Quattro giorni a Homs, sotto copertura, per raccontare cosa avviene – secondo la versione degli attivisti – nella capitale della resistenza contro la repressione del regime. Oppure, secondo la versione lealisti, cosa avviene nella città roccaforte dei terroristi e dei salafiti. E’ il tentativo fatto da Stuart Ramsay di Sky News.
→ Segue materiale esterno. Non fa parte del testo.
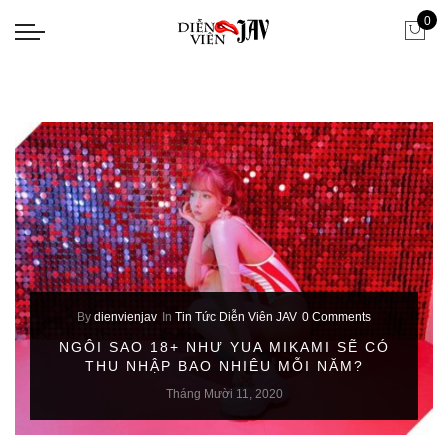
0
By
dienvienjav
In
Tin Tức Diễn Viên JAV
0 Comments
NGÔI SAO 18+ NHƯ YUA MIKAMI SẼ CÓ
THU NHẬP BAO NHIÊU MỖI NĂM?
Tháng Mười 11, 2020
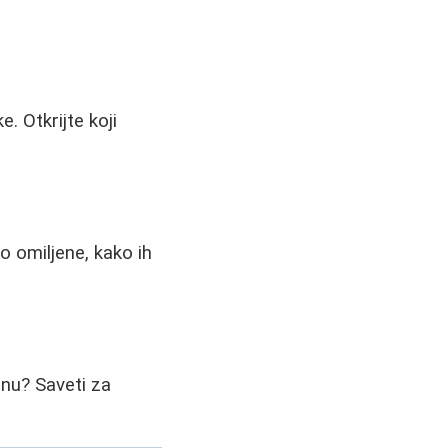
e. Otkrijte koji
o omiljene, kako ih
inu? Saveti za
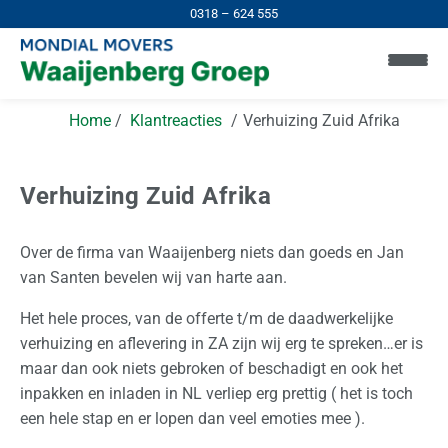
0318 – 624 555
Home
Klantreacties
Verhuizing Zuid Afrika
Verhuizing Zuid Afrika
Over de firma van Waaijenberg niets dan goeds en Jan
H
van Santen bevelen wij van harte aan.
o
m
Het hele proces, van de offerte t/m de daadwerkelijke
e
verhuizing en aflevering in ZA zijn wij erg te spreken…er is
maar dan ook niets gebroken of beschadigt en ook het
I
inpakken en inladen in NL verliep erg prettig ( het is toch
n
een hele stap en er lopen dan veel emoties mee ).
N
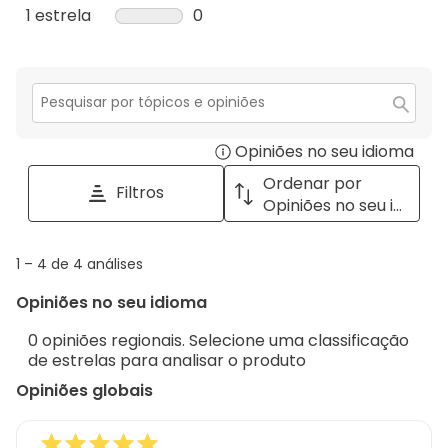
5
com
análise
0
1 estrela
estrelas
0
estrelas.
4
com
análise
0
estrelas.
3
com
análise
estrelas.
2
com
estrelas.
1
Secção
para
estrela.
Opiniões no seu idioma
Disp
pesquisar
tópicos
a
Ordenar por
Filtros
e
pop
Opiniões no seu idioma
opiniões
with
info
1
1
–
4 de 4
análises
abou
to
Regi
Opiniões no seu idioma
4
Sort.
de
0 opiniões regionais. Selecione uma classificação
4
de estrelas para analisar o produto
análises
Opiniões globais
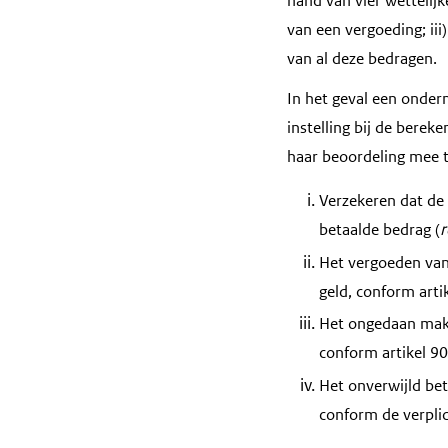
hand van vier wettelijk
van een vergoeding; ii
van al deze bedragen.
In het geval een ondern
instelling bij de bereke
haar beoordeling mee 
Verzekeren dat de
betaalde bedrag (
r
Het vergoeden van
geld, conform arti
Het ongedaan make
conform artikel 90
Het onverwijld bet
conform de verplic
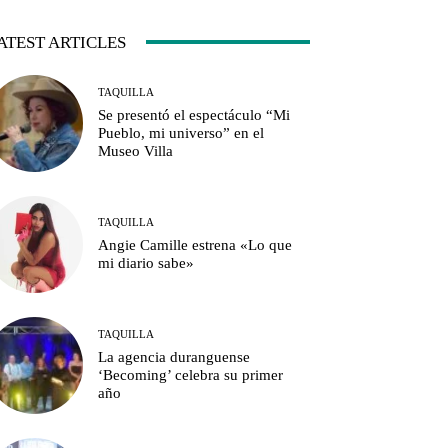
ATEST ARTICLES
TAQUILLA
Se presentó el espectáculo “Mi
Pueblo, mi universo” en el
Museo Villa
TAQUILLA
Angie Camille estrena «Lo que
mi diario sabe»
TAQUILLA
La agencia duranguense
‘Becoming’ celebra su primer
año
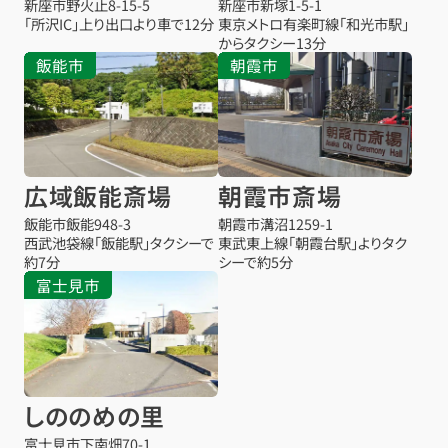
新座市野火止8-15-5
新座市新塚1-5-1
「所沢IC」上り出口より車で12分
東京メトロ有楽町線「和光市駅」
からタクシー13分
飯能市
朝霞市
広域飯能斎場
朝霞市斎場
飯能市飯能948-3
朝霞市溝沼1259-1
西武池袋線「飯能駅」タクシーで
東武東上線「朝霞台駅」よりタク
約7分
シーで約5分
富士見市
しののめの里
お得な会員価格!
富士見市下南畑70-1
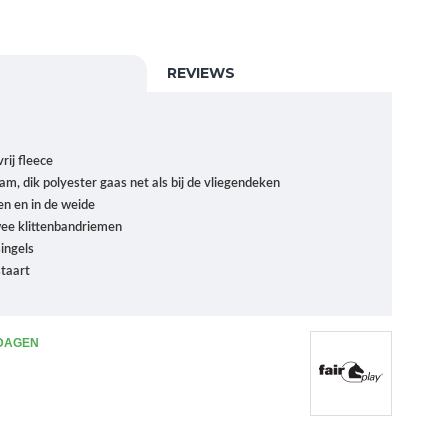
REVIEWS
rij fleece
, dik polyester gaas net als bij de vliegendeken
en en in de weide
wee klittenbandriemen
ingels
staart
 DAGEN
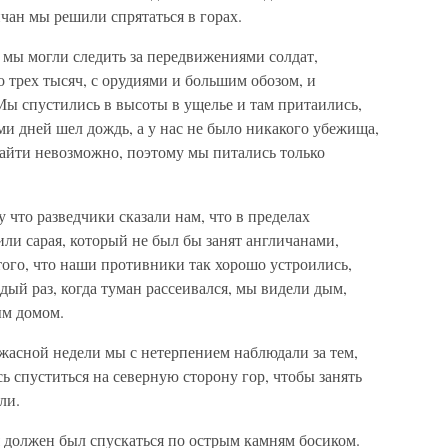
чан мы решили спрятаться в горах.
 мы могли следить за передвижениями солдат,
о трех тысяч, с орудиями и большим обозом, и
Мы спустились в высоты в ущелье и там притаились,
ми дней шел дождь, а у нас не было никакого убежища,
айти невозможно, поэтому мы питались только
 что разведчики сказали нам, что в пределах
или сарая, который не был бы занят англичанами,
ого, что наши противники так хорошо устроились,
ый раз, когда туман рассеивался, мы видели дым,
м домом.
ужасной недели мы с нетерпением наблюдали за тем,
сь спуститься на северную сторону гор, чтобы занять
ли.
 должен был спускаться по острым камням босиком.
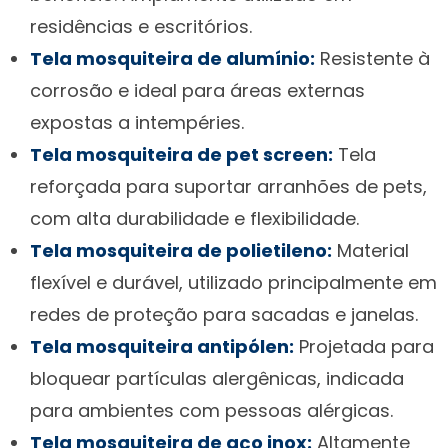
residências e escritórios.
Tela mosquiteira de alumínio:
Resistente à
corrosão e ideal para áreas externas
expostas a intempéries.
Tela mosquiteira de pet screen:
Tela
reforçada para suportar arranhões de pets,
com alta durabilidade e flexibilidade.
Tela mosquiteira de polietileno:
Material
flexível e durável, utilizado principalmente em
redes de proteção para sacadas e janelas.
Tela mosquiteira antipólen:
Projetada para
bloquear partículas alergênicas, indicada
para ambientes com pessoas alérgicas.
Tela mosquiteira de aço inox:
Altamente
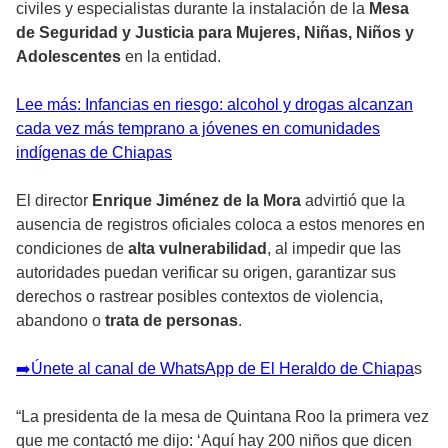
civiles y especialistas durante la instalación de la
Mesa
de Seguridad y Justicia para Mujeres, Niñas, Niños y
Adolescentes
en la entidad.
Lee más: Infancias en riesgo: alcohol y drogas alcanzan
cada vez más temprano a jóvenes en comunidades
indígenas de Chiapas
El director
Enrique Jiménez de la Mora
advirtió que la
ausencia de registros oficiales coloca a estos menores en
condiciones de
alta vulnerabilidad
, al impedir que las
autoridades puedan verificar su origen, garantizar sus
derechos o rastrear posibles contextos de violencia,
abandono o
trata de personas
.
➡️Únete al canal de WhatsApp de El Heraldo de Chiapa
s
“La presidenta de la mesa de Quintana Roo la primera vez
que me contactó me dijo: ‘Aquí hay 200 niños que dicen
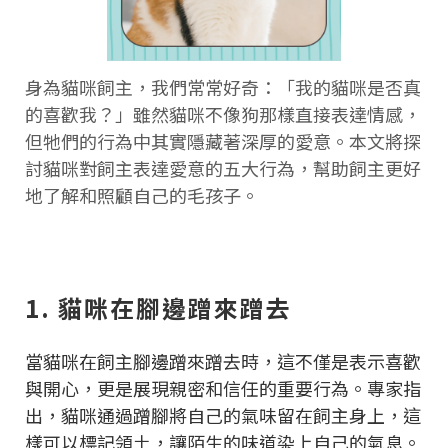
身為貓咪飼主，我們常常好奇：「我的貓咪是否真
的喜歡我？」雖然貓咪不像狗那樣直接表達情感，
但牠們的行為中其實隱藏著深厚的愛意。本文將探
討貓咪對飼主表達愛意的五大行為，幫助飼主更好
地了解和照顧自己的毛孩子。
1. 貓咪在腳邊蹭來蹭去
當貓咪在飼主腳邊蹭來蹭去時，這不僅是表示喜歡
與開心，更是展現親密和信任的重要行為。專家指
出，貓咪通過蹭腳將自己的氣味留在飼主身上，這
樣可以標記領土，讓陌生的味道染上自己的氣息。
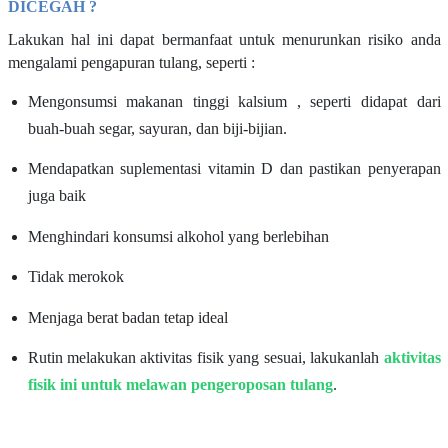
DICEGAH ?
Lakukan hal ini dapat bermanfaat untuk menurunkan risiko anda
mengalami pengapuran tulang, seperti :
Mengonsumsi makanan tinggi kalsium , seperti didapat dari
buah-buah segar, sayuran, dan biji-bijian.
Mendapatkan suplementasi vitamin D dan pastikan penyerapan
juga baik
Menghindari konsumsi alkohol yang berlebihan
Tidak merokok
Menjaga berat badan tetap ideal
Rutin melakukan aktivitas fisik yang sesuai, lakukanlah
aktivitas
fisik ini untuk melawan pengeroposan tulang
.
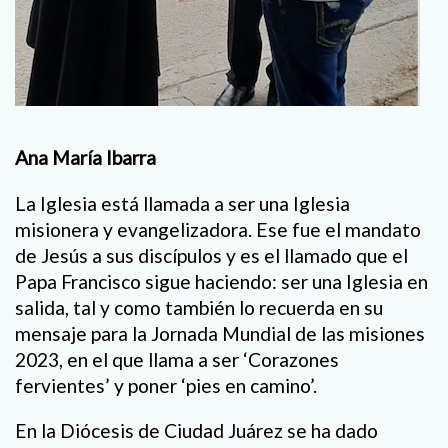
Ana María Ibarra
La Iglesia está llamada a ser una Iglesia
misionera y evangelizadora. Ese fue el mandato
de Jesús a sus discípulos y es el llamado que el
Papa Francisco sigue haciendo: ser una Iglesia en
salida, tal y como también lo recuerda en su
mensaje para la Jornada Mundial de las misiones
2023, en el que llama a ser ‘Corazones
fervientes’ y poner ‘pies en camino’.
En la Diócesis de Ciudad Juárez se ha dado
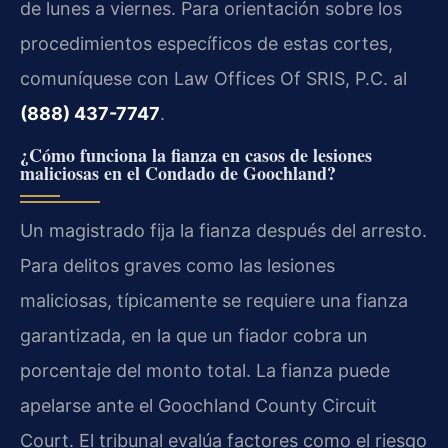
de lunes a viernes. Para orientación sobre los
procedimientos específicos de estas cortes,
comuníquese con Law Offices Of SRIS, P.C. al
(888) 437-7747
.
¿Cómo funciona la fianza en casos de lesiones
maliciosas en el Condado de Goochland?
Un magistrado fija la fianza después del arresto.
Para delitos graves como las lesiones
maliciosas, típicamente se requiere una fianza
garantizada, en la que un fiador cobra un
porcentaje del monto total. La fianza puede
apelarse ante el Goochland County Circuit
Court. El tribunal evalúa factores como el riesgo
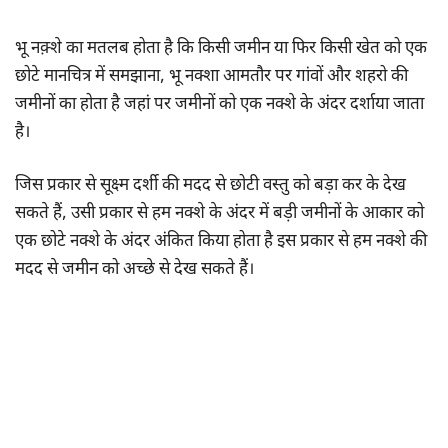
भू नक़्शे का मतलब होता है कि किसी जमीन या फिर किसी खेत को एक
छोटे मानचित्र में समझाना, भू नक्शा आमतौर पर गांवों और शहरो की
जमीनों का होता है जहां पर जमीनों को एक नक्शे के अंदर दर्शाया जाता
है।
जिस प्रकार से सूक्ष्म दर्शी की मदद से छोटी वस्तु को बड़ा कर के देख
सकते हैं, उसी प्रकार से हम नक्शे के अंदर में बड़ी जमीनों के आकार को
एक छोटे नक्शे के अंदर अंकित किया होता है इस प्रकार से हम नक्शे की
मदद से जमीन को अच्छे से देख सकते हैं।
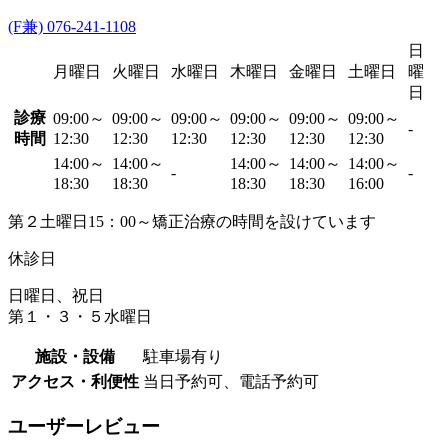
(F兼) 076-241-1108
日
月曜日
火曜日
水曜日
木曜日
金曜日
土曜日
曜
日
診療
09:00～
09:00～
09:00～
09:00～
09:00～
09:00～
-
時間
12:30
12:30
12:30
12:30
12:30
12:30
14:00～
14:00～
14:00～
14:00～
14:00～
-
-
18:30
18:30
18:30
18:30
16:00
第２土曜日15：00～矯正治療の時間を設けています
休診日
日曜日、祝日
第１・３・５水曜日
施設・設備
駐車場有り
アクセス・利便性
当日予約可、電話予約可
ユーザーレビュー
Intanto, lunedì sera 12 dicembre scadrà l’ultimatum di 72 ore imposto venerdì 9 dicembre dal regime alla cittadinanza per mettere fine alle proteste anti-governative. E’ quanto affermano i Comitati di coordinamento degli attivisti di Homs, terza città del Paese al centro della Siria e ormai teatro di battaglie tra l’esercito e le forze di sicurezza fedeli al presidente Bashar al Assad e gruppi di soldati e civili unitisi per resistere alla repressione. “In caso di non rispetto dell’ultimatum – hanno detto gli attivisti sul loro sito Internet – il regime si prepara a radere al suolo palmo per palmo ogni quartiere in rivolta”.
Qui di seguito il servizio di Sky News.
“This is a war. Iniziata pacificamente, la rivolta ora è cambiata”.
Dato innegabile, eppure la violenza è da considerarsi legittima sebbene provenga da chi, per mesi, ha subito a mani nude, il fuoco dell’esercito?
A me, nonostante possa venire tacciato di ingenuità, pare che una colpa iniziale sia da ricercarsi nell’atteggiamento assunto, sin dalle prime battute della protesta, dal regime degli Asad. Consapevoli del fatto che la violenza avrebbe avuto, a lungo andare, una risposta, da chi tenta di difendere la popolazione civile inerte.